TGA and kinetic study of different torrefaction conditions of wood biomass under air and oxy-fuel combustion atmospheres

BARZEGAR R., Yozgatligil A., Olgun H., ATİMTAY A.

Journal of the Energy Institute, vol.93, no.3, pp.889-898, 2020 (SCI-Expanded) identifier

  • Publication Type: Article / Article
  • Volume: 93 Issue: 3
  • Publication Date: 2020
  • Doi Number: 10.1016/j.joei.2019.08.001
  • Journal Name: Journal of the Energy Institute
  • Journal Indexes: Science Citation Index Expanded (SCI-EXPANDED), Scopus, Aerospace Database, Applied Science & Technology Source, Chemical Abstracts Core, Communication Abstracts, Compendex, Computer & Applied Sciences, Environment Index, INSPEC, Metadex, Pollution Abstracts, Civil Engineering Abstracts
  • Page Numbers: pp.889-898
  • Keywords: Kinetics, Oxy-fuel combustion, TGA, Torrefied biomass
  • Hacettepe University Affiliated: No


Combustion and oxy-fuel combustion characteristics of torrefied pine wood chips were investigated by Thermogravimetric Analysis (TGA).

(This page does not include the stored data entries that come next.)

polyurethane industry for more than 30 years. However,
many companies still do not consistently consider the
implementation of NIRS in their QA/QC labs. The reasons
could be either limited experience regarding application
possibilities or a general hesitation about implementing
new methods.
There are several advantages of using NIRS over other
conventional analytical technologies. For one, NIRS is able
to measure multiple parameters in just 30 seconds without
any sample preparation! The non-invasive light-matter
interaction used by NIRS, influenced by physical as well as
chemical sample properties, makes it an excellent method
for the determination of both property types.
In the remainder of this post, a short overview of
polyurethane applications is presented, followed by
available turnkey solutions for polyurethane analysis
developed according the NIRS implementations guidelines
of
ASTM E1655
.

Three torrefaction temperatures (250, 300, and 350 °C) and two residence times (15 and 30 min) were considered. Experiments were carried out at three heating rates of 10, 20, and 40 °C/min. The isoconversional kinetic methods of FWO, KAS, and Friedman were employed to estimate the activation energies. The assessment of uncertainty in obtaining the activation energy values was also considered. The obtained results indicated that due to torrefaction, the O/C and H/C atomic ratios decreased, resulting the 300ºC-30 min and 350ºC-15 min torrefied biomass to be completely embedded in lignite region in van-Krevelen's diagram. Oxy-fuel combustion affected the decomposition of cellulose and lignin components of biomass while the impact on the hemicellulose component was negligible. The kinetic analysis revealed that with the evolution of conversion degree, the activation energy values increased during hemicellulose degradation, remained approximately constant during cellulose decomposition and showed a sharp decrease for lignin decomposition. The activation energy trends were comparable in both air and oxy-fuel combustion conditions, however slight changes in activation energy values were noticed. The highest activation energy value was obtained for 250ºC-30 min torrefied biomass at 183.40 kJ/mol and the lowest value was 72.93 kJ/mol for 350ºC-15 min biomass. The uncertainty values related to FWO method were lower than KAS and Friedman methods. The uncertainty values for FWO and KAS methods were at the range of 5–15%.